Most important imported goods:
Electronic and telecom equipment, machinery, foodstuffs, crude oil, textile products, footwear and passenger cars

Handel / Business

Swedish Economy

The weaker global growth has affected Sweden. Export prospects are worsening and investment is declining. A recovery is expected in 2010, which will gradually lead to rising employment and lower unemployment. Sound public finances are necessary for stable economic development.

Swedish GDP Growth
The Swedish economy continues to weaken. With the international economic downturn, growth in exports has slowed, and households are pessimistic about the tendency of the economy.
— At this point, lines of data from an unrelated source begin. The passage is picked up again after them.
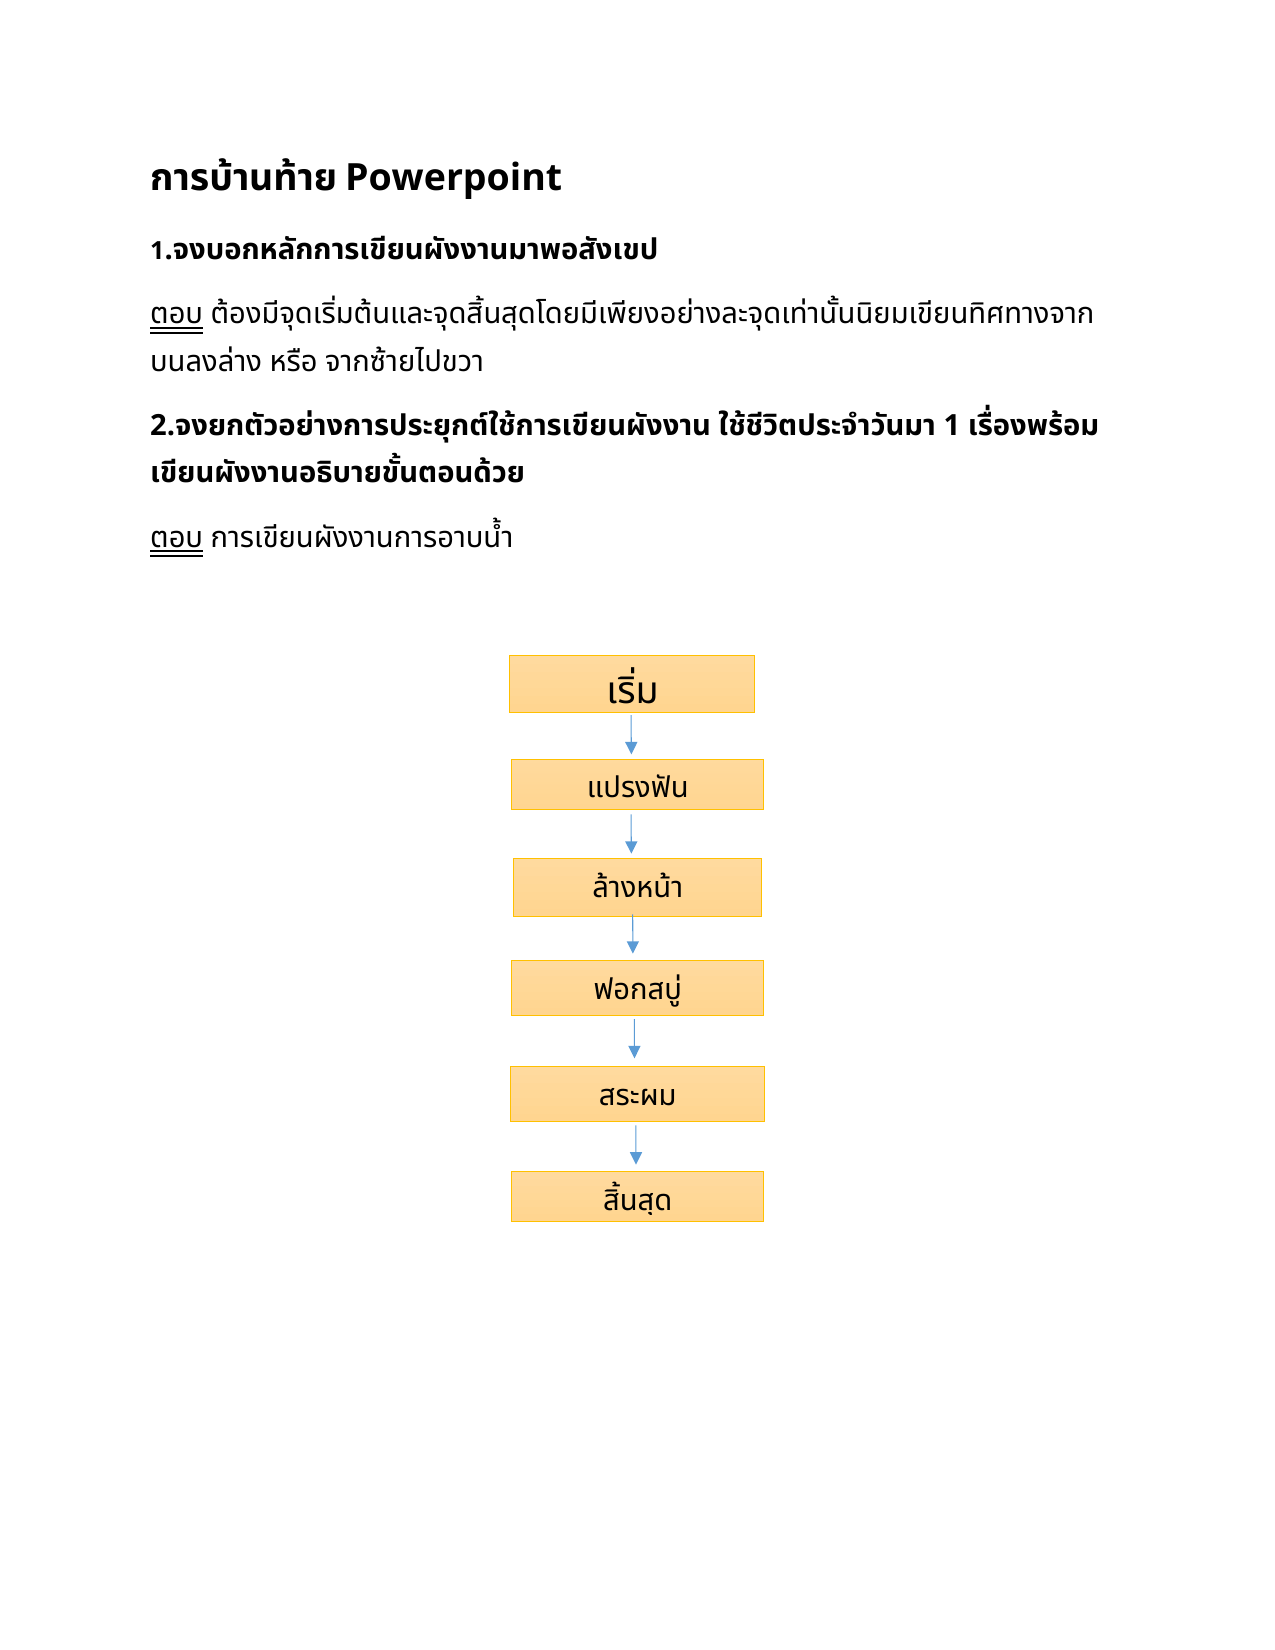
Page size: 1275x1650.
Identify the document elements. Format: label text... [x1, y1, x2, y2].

text 1.จงบอกหลักการเขียนผังงานมาพอสังเขป [150, 228, 1125, 272]
text ตอบ ต้องมีจุดเริ่มต้นและจุดสิ้นสุดโดยมีเพียงอย่างละจุดเท่านั้นนิยมเขียนทิศทางจาก บนลงล่าง หรือ จากซ้ายไปขวา [150, 293, 1125, 384]
text 2.จงยกตัวอย่างการประยุกต์ใช้การเขียนผังงาน ใช้ชีวิตประจำวันมา 1 เรื่องพร้อมเขียนผังงานอธิบายขั้นตอนด้วย [150, 404, 1125, 496]
text ตอบ การเขียนผังงานการอาบน้ำ [150, 516, 1125, 560]
text การบ้านท้ายPowerpoint [150, 150, 1125, 207]
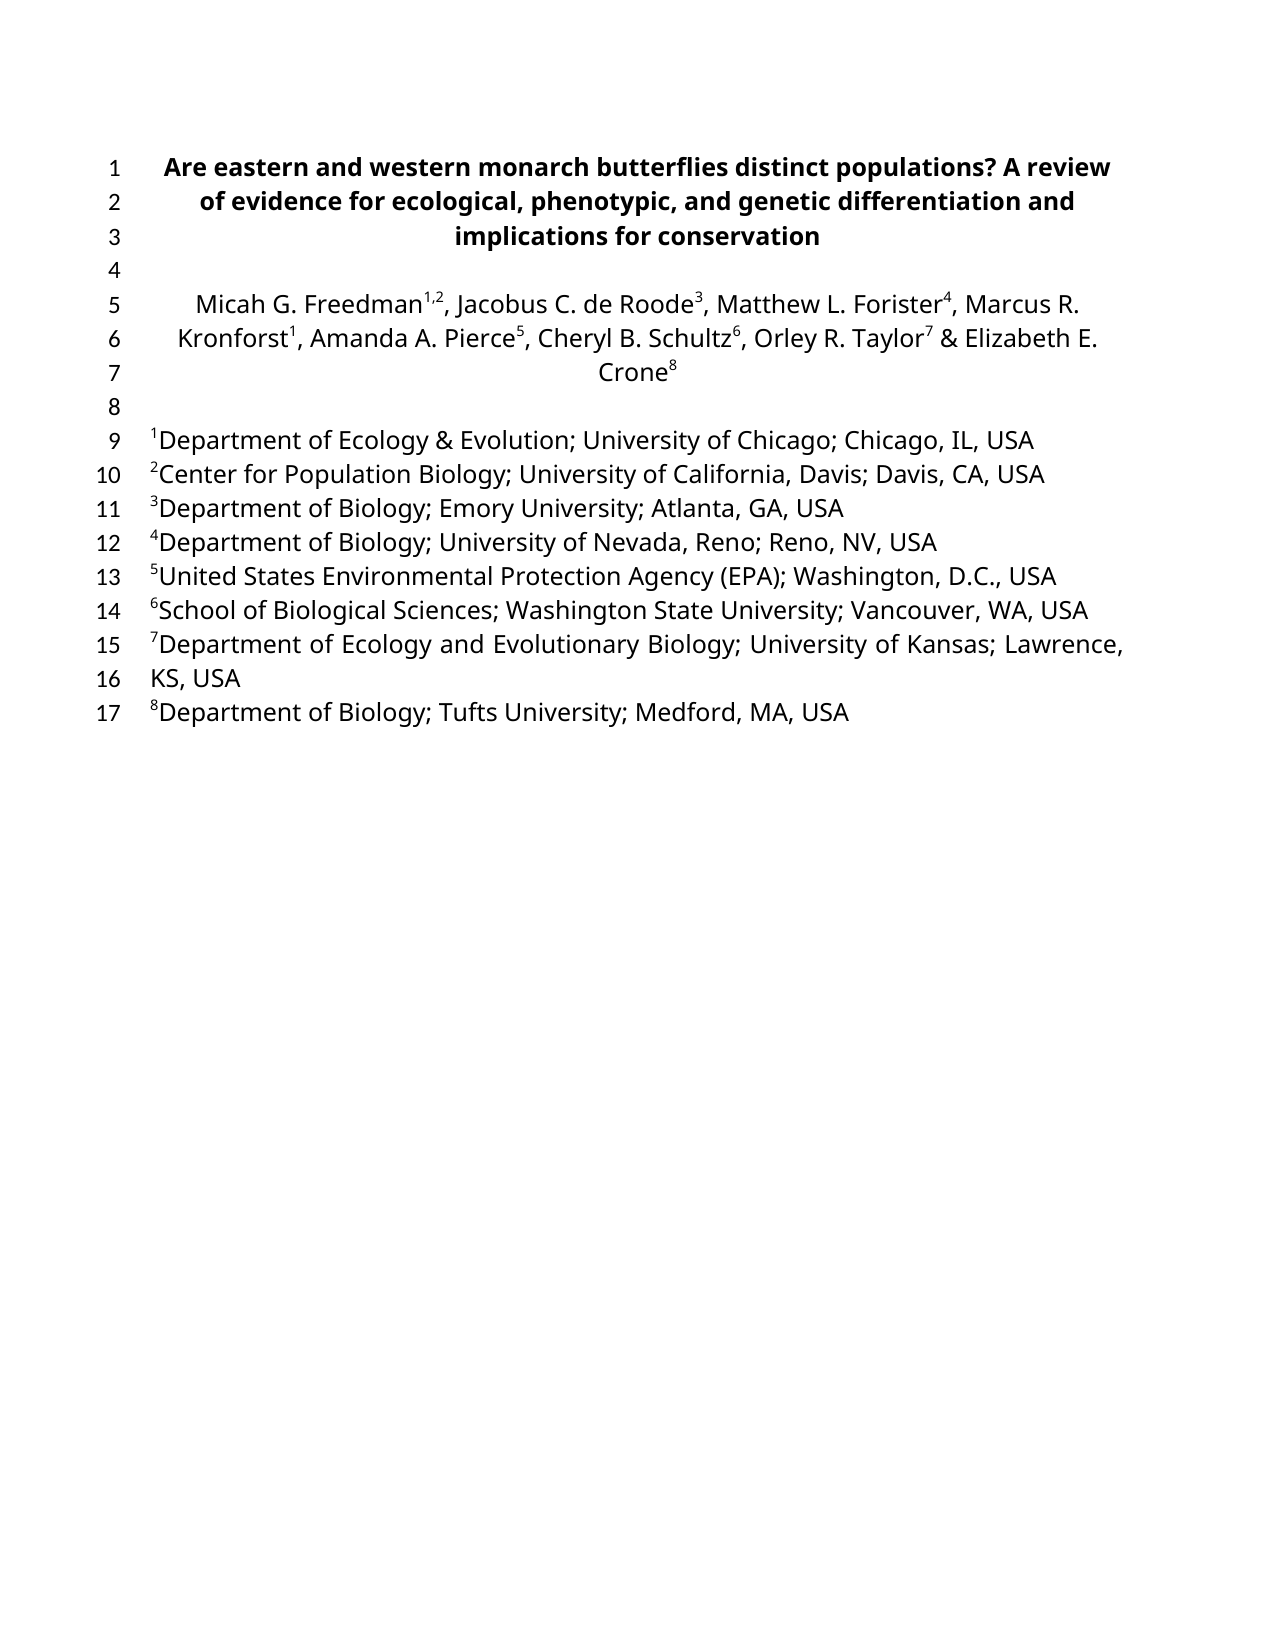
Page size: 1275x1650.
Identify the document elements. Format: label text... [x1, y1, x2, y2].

text 8Department of Biology; Tufts University; Medford, MA, USA [150, 695, 1125, 729]
text 7Department of Ecology and Evolutionary Biology; University of Kansas; Lawrence, KS, USA [150, 627, 1125, 695]
text 5United States Environmental Protection Agency (EPA); Washington, D.C., USA [150, 559, 1125, 593]
text 3Department of Biology; Emory University; Atlanta, GA, USA [150, 491, 1125, 525]
text 6School of Biological Sciences; Washington State University; Vancouver, WA, USA [150, 593, 1125, 627]
text 4Department of Biology; University of Nevada, Reno; Reno, NV, USA [150, 525, 1125, 559]
text Are eastern and western monarch butterflies distinct populations? A review of evidence for ecological, phenotypic, and genetic differentiation and implications for conservation [150, 150, 1125, 252]
text Micah G. Freedman1,2, Jacobus C. de Roode3, Matthew L. Forister4, Marcus R. Kronforst1, Amanda A. Pierce5, Cheryl B. Schultz6, Orley R. Taylor7 & Elizabeth E. Crone8 [150, 286, 1125, 388]
text 2Center for Population Biology; University of California, Davis; Davis, CA, USA [150, 457, 1125, 491]
text 1Department of Ecology & Evolution; University of Chicago; Chicago, IL, USA [150, 422, 1125, 457]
In 2009, the labor market will soften, and despite an expansionary fiscal policy, growth will remain modest. In 2010, growth in exports will pick up, and with fiscal policy still expansionary, household consumption will accelerate. All factors considered, GDP growth in calendar-adjusted terms will increase from 1.4 percent in 2008 and 1.6 percent in 2009 to 2.9 percent in 2010.

Labor Market
In the 2008 Budget Bill, the Government stated that the most important task of employment policy is to increase the employment level. Employment and the number of people working have increased sharply since 2006. In 2009, the projected employment rate will be 75.7 percent. Unemployment will increase from 6 percent in 2008 to 6.4 percent in 2009.

Public Finances
Swedish public finances continue to be strong. The government goal is to maintain a surplus in general government net lending averaging 1 percent of GDP over an economic cycle. The net lending is projected to be 1.1 percent of GDP in 2009, 1.6 percent in 2010, and 2.5 percent in 2011. The consolidated gross debt of the general government sector will decrease to 23.8 percent of GDP in 2011 from 35.5 percent in 2008.

This text is based on the Swedish Government Budget Bill for 2009 as well as forecasts by the National Institute of Economic Research.